Manche Galeristen sind komisch. Sie bauen eine Ausstellung auf und schreiben in ihre Pressemitteilung, die Ausstellung sei vom 28. März an geöffnet, die Vernissage aber finde erst am 3. April statt – so wie Chris Ehlers in der Produ­zentengalerie Hundertmark. Das finden sie ganz normal. Das ist zwar alles ein wenig merkwürdig, aber auch sympatisch. Andere Galerien, andere Sitten. Manche bitten um Ankündigung ihrer Ausstellung, möchten aber auf gar keinen Fall den Zeitpunkt der Eröffnung veröffentlicht sehen. Aber voll ist es dann bei solchen gesellschaftlichen Ereignissen trotzdem. Das muss dann auch gar nicht daran liegen, dass es dort ein Glas Wasser oder Saft gibt.

Die neueste Art, klammheimliche Aufmerksamkeit zu erregen, ist die Einladung zur Ausstellungseröffnung, zu der man dann noch eine „private“ Einladung haben muss. Das nennt sich dann wohl Exklusivität oder Wichtigtuerei.
Gott sei Dank sind die meisten Galeristen normal geblieben. Die wissen zwar auch, dass bei Eröffnungen an und für sich viel Laufpublikum die Räume füllt, ohne dass Kunst den Besitzer wechselt. Aber es ist dann immer doch die Freude zu spüren, dass sich der Laden füllt. Dabei ist es dann auch völlig gleichgültig, ob es freie Getränke gibt oder man sein Bier bezahlen muss. Es ist einfach die Einstellung, Öffentlichkeit herzustellen, ein wenig Kunst zu feiern. Aber egal, ob es eine kleine Galerie ist, die Eröffnung der Ausstellung eines Sammlers wie in den Haubrock-Shows oder bei Sprüth Mager, wo sich die Massen hineinschieben.

Das ist immer noch ein bisschen etwas für Kulturflaneure des demokratischen Berlin.

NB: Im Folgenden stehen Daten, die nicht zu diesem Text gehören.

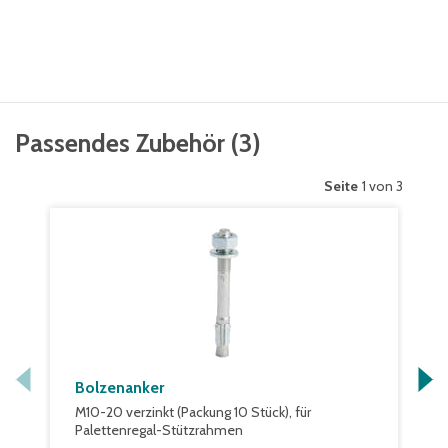
Passendes Zubehör
(
3
)
Seite
1 von 3
Bolzenanker
M10-20 verzinkt (Packung 10 Stück), für
Palettenregal-Stützrahmen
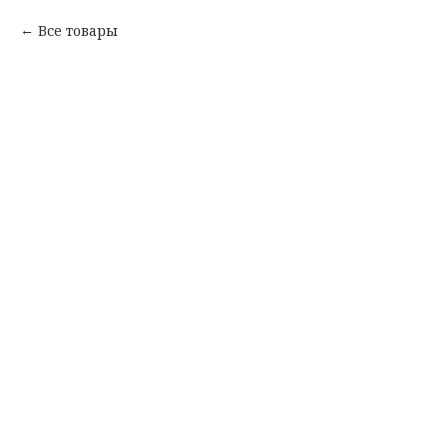
Все товары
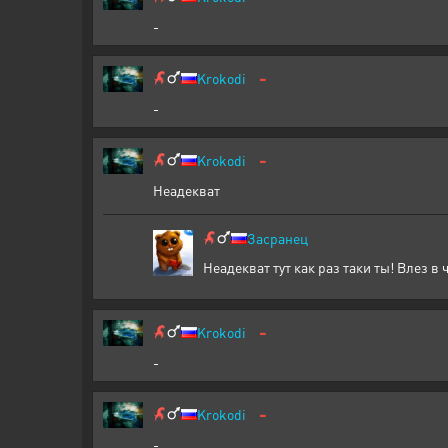
-
-
Krokodi
-
-
Krokodi
Неадекват
Засранец
Неадекват тут как раз таки ты! Влез в
-
Krokodi
-
-
Krokodi
-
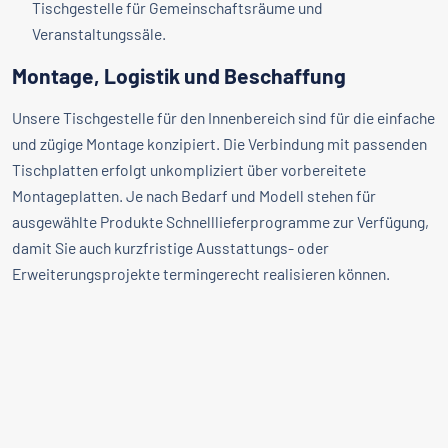
Tischgestelle für Gemeinschaftsräume und
Veranstaltungssäle.
Montage, Logistik und Beschaffung
Unsere Tischgestelle für den Innenbereich sind für die einfache
und zügige Montage konzipiert. Die Verbindung mit passenden
Tischplatten erfolgt unkompliziert über vorbereitete
Montageplatten. Je nach Bedarf und Modell stehen für
ausgewählte Produkte Schnelllieferprogramme zur Verfügung,
damit Sie auch kurzfristige Ausstattungs- oder
Erweiterungsprojekte termingerecht realisieren können.
Nutzen Sie die Vielfalt unseres Sortiments, um passgenaue
Tische für Ihr Objekt zusammenzustellen. Bei Fragen zu
Stückzahlen, Kombinationen mit Tischplatten oder
objektspezifischen Anforderungen steht Ihnen unser
Beratungsteam gern zur Seite.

Dort ist jeder willkommen. Das ist ein Reiz, der anderen Kulturveranstaltungen abgeht, wo man am liebsten unter sich ist und der Türsteher sagt, ob man dazugehört oder auch nicht.
Und dann gibt es doch noch eine weitere Erfindung der Einladung zur Eröffnung, die auch einem sehr angesehenen Menschen zu verdanken ist. Renй Block teilt einfach mit, dass die nächste Ausstellung am kommenden Samstag, dem 4. April, ab 11 Uhr jedem Besucher in der Heidestraße 50 offen steht. Man sieht sich.